Thursday, February 15, 2007

Game Friday on the Road: Messing with Metastructure

Remember the road trips where you valiantly combated boredom by collecting license plates from different states? Playing 20 questions? Looking for funny signs and places?

Turns out these games aren't only compelling to people who are approaching hour 4 with a ten year old in the car. Users of Google Earth, Google, and Flickr (among others) are using these applications as virtual game boards for joyrides around the world.

With Google Earth, you can hunt for unidentified satellite photographs, solve mysteries and puzzles involving landmarks, or play war games by capturing cities around the world. With Google or Flickr, you can try to guess the tag associated with a set of images. Flickr content gets pulled into memory games. You can play with content you love (continents, cats) or just cast your rod into the sea of content and see what comes out.

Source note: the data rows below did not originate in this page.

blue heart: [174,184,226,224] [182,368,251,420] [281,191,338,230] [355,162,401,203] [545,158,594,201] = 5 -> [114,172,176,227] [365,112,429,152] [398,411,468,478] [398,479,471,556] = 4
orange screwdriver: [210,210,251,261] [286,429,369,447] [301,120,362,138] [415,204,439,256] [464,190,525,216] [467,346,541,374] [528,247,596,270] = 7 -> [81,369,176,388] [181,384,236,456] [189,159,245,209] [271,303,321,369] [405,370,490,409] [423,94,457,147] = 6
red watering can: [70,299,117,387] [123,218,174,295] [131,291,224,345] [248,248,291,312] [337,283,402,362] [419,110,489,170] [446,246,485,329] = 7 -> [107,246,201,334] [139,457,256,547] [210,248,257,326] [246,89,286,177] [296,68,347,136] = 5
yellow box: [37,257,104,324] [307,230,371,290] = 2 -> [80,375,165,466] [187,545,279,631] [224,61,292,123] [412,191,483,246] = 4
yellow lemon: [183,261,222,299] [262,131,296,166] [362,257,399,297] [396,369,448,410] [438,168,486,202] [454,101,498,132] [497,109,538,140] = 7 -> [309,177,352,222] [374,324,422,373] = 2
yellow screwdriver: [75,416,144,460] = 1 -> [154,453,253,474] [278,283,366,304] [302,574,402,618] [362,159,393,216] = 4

At first glance, these games seem like bizarre time-wasters. Why would you want to use google backwards? What makes hamster photo Sudoku more interesting than the standard version? These games represent the rise of search, tagging, and openness on the web. Web content has become so flexible that what was once a locked, mysterious process (how do I find what I want on the web?) is now something with which we are so comfortable we make games out of it. Museums should drool over this. Imagine if visitors thought your artifacts were so cool that they wanted, independently of any prompting from the museum, to make games out of them. Imagine if the wayfinding was good enough that people created geocaching games based on locations in the museum. Teachers have been doing this with scavenger hunts for years—but those are games made for work, not for pleasure.

Why isn’t there Brooklyn Museum of Art Sudoku? The people who design these games aren’t motivated by the content alone—Google Earth, Google, and Flickr all have at least as much crap content as good stuff—they are motivated by the flexibility of the platforms. Designers realize that if all that information is at their fingertips, they can draw it into their hands and mold it into something else. Right now, most museums keep people at arm’s length from their content. Collection/tagging projects like steve.museum and the Powerhouse Museum might start to crack the door, but in general, museum content isn’t open to access. You can watch from the window, but you can’t drive.



1 comments, add yours!:

Anne said...

Yes! Guess the google---Very addictive!